I feel a shiver of dread, like I’m that little girl again, waiting for the creak of my bedroom door as it opens.

“Who’s here?” I ask.

“You know.”

“But . . .”

That’s impossible, I want to say, except I know it isn’t.
In this part of the otherworld,
she said. Joe’s told me about these places—the pocket worlds that make up part of the otherworld. Special places we make for ourselves that other people can’t access unless we let them in. But normally, they’re places of safety and wonder—a heart home where everything is good, insofar as you’re concerned, at least.

Trust me to create a horror show.

I don’t need to ask if this is where I am. If this is why I met a version of White Deer Woman, who told me she was born from my memories—a copy of the real one. She knew, but I don’t think Mattie does. I want to ask her, but I know it wouldn’t be right to lay that on her, as well. It would be bad enough if she was only an Eadar, still existing because of the terrible memories I invested in her when I was a child. But to tell her she might only be some figment of my imagination, made real by the power of the otherworld, existing only in this place and unable to roam anywhere else the way my friend Toby can . . . that was too unfair.

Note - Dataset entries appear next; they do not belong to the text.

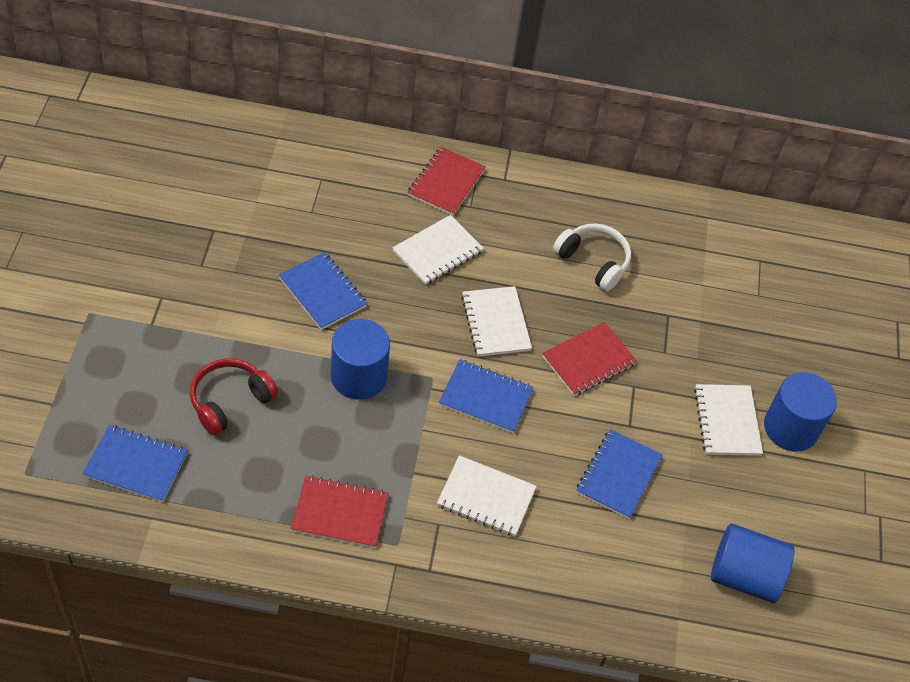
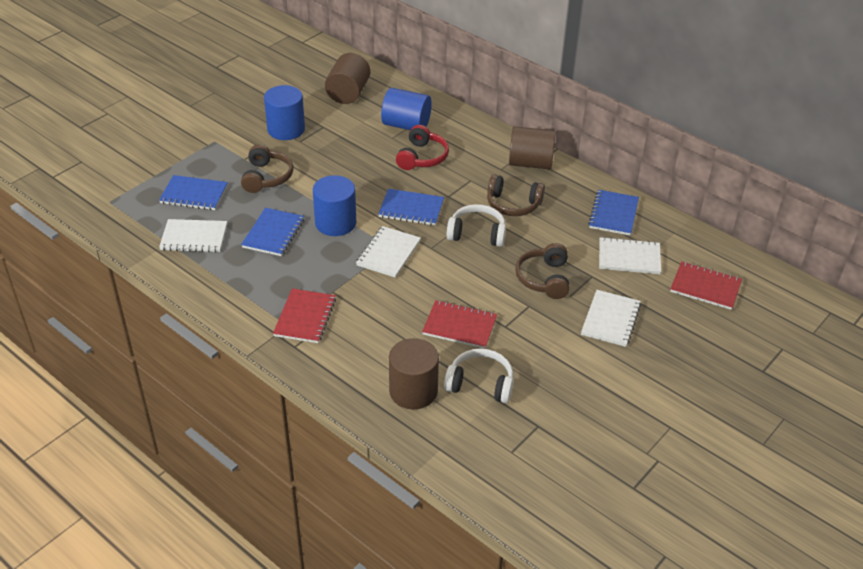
brown cylinder: 0 -> 3
brown headphones: 0 -> 3
white headphones: 1 -> 2

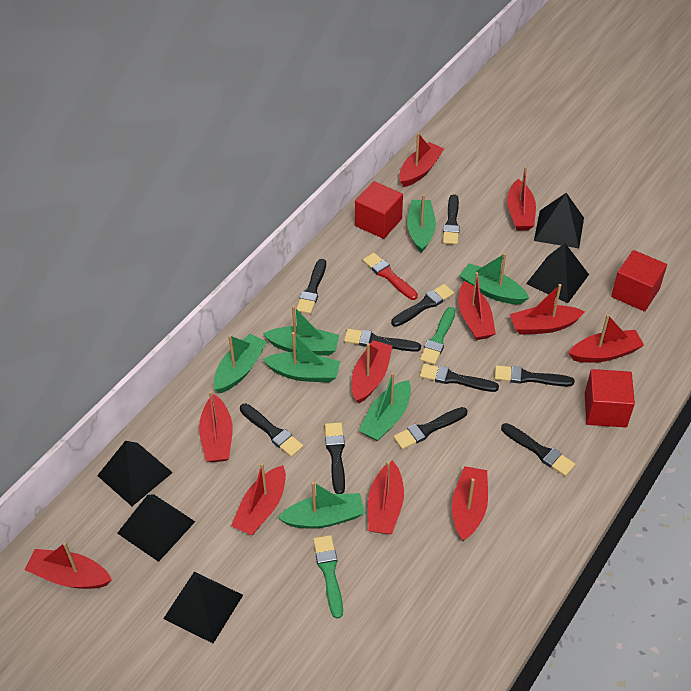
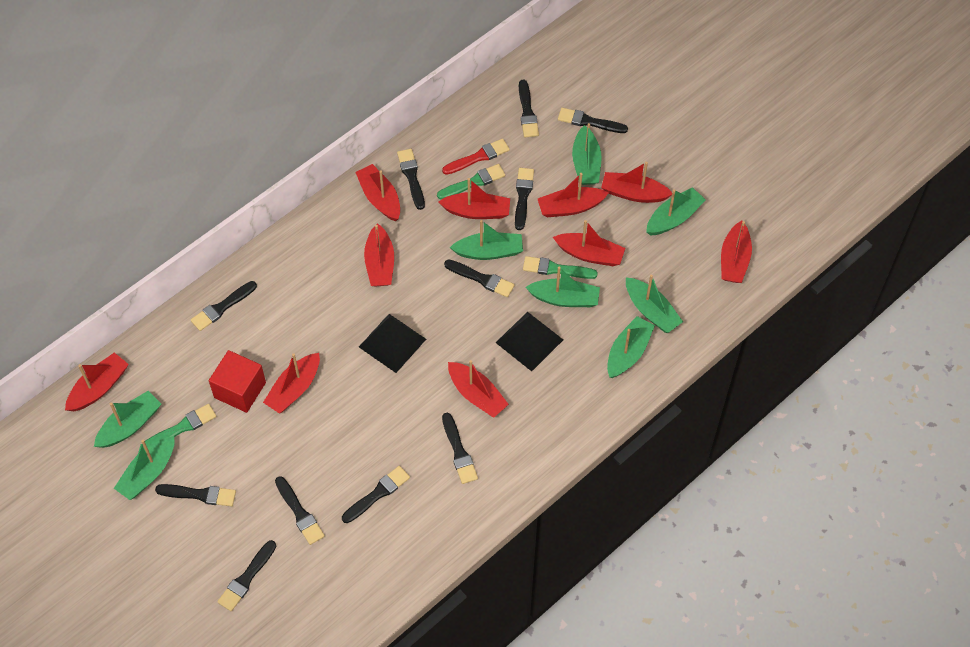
black brush: 10 -> 11
black pyramid: 5 -> 2
green boat: 7 -> 8
green brush: 2 -> 3
red boat: 11 -> 10
red cube: 3 -> 1

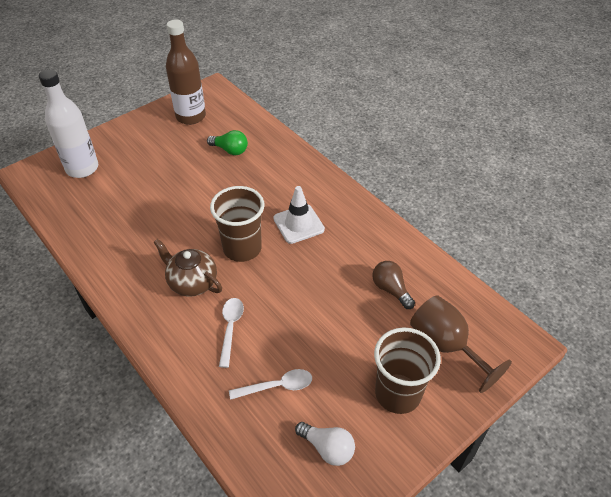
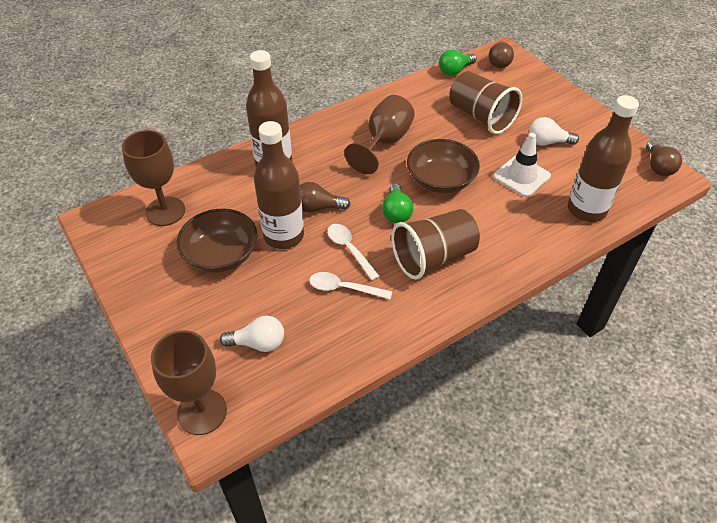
brown bottle: 1 -> 3
brown bowl: 0 -> 2
brown goblet: 1 -> 3
brown light bulb: 1 -> 3
brown teapot: 1 -> 0
green light bulb: 1 -> 2
white bottle: 1 -> 0
white light bulb: 1 -> 2

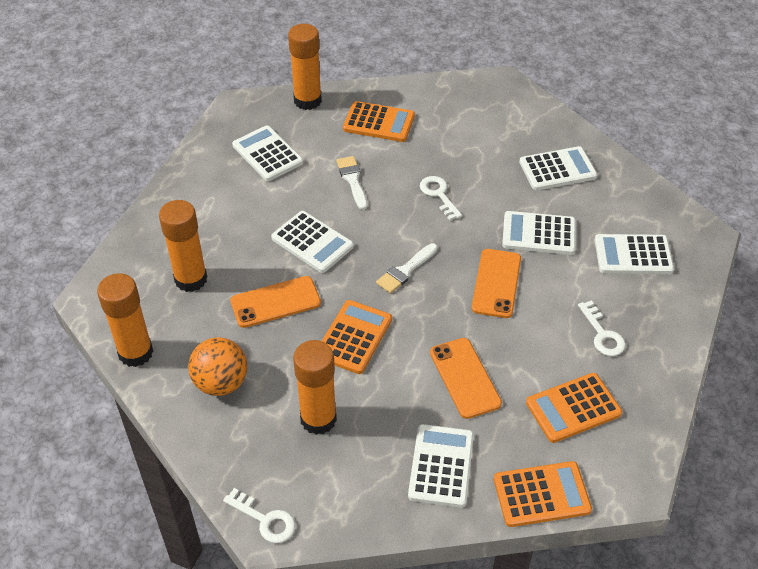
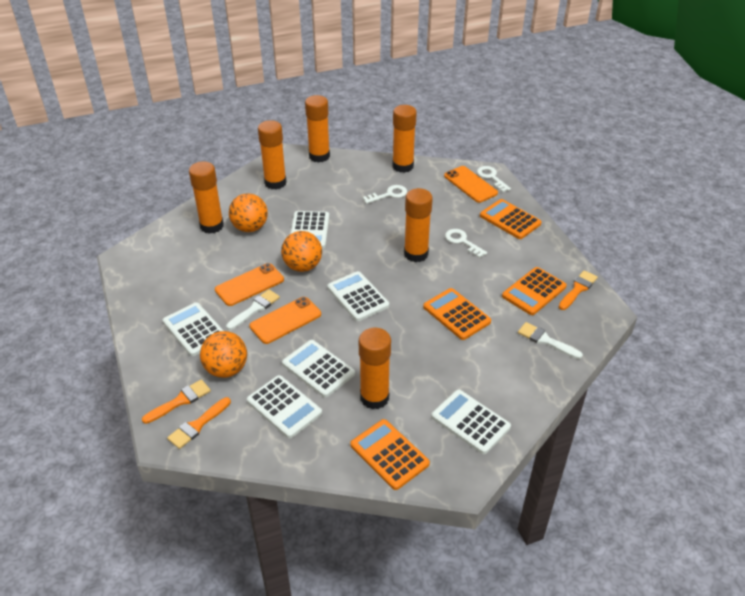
orange ball: 1 -> 3
orange brush: 0 -> 3
orange glue stick: 4 -> 6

But it explained a lot. It explained how the battered toy bear from the story had become this powerful creature standing at her side. And it raised some horrible questions in my mind.

Was my brother Del really here as well, perhaps transformed into some even more monstrous version of himself, made gigantic and even more fierce, the way that Prince Teddy Bear had been changed?

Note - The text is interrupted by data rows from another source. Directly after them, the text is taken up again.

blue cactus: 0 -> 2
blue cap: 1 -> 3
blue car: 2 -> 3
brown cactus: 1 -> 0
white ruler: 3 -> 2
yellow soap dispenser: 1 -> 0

And what about my body? White Deer Woman said I was here in my body. That it wasn’t still lying in a bed in that hotel in Sweetwater. Did that mean I was somehow trapped in my own mind?

I can’t even start to understand how that would work—how it would even be possible.

“Mattie,” I say.

But she shakes her head before I can go on.

“I need to think about this,” she says. “About what we’re going to do to you. Maybe we can give you to him, and he’ll leave us alone.”

“No,” I say. “We need to face this together.”

But I’m too late. She and the bear are gone, and I’m alone in the woods again.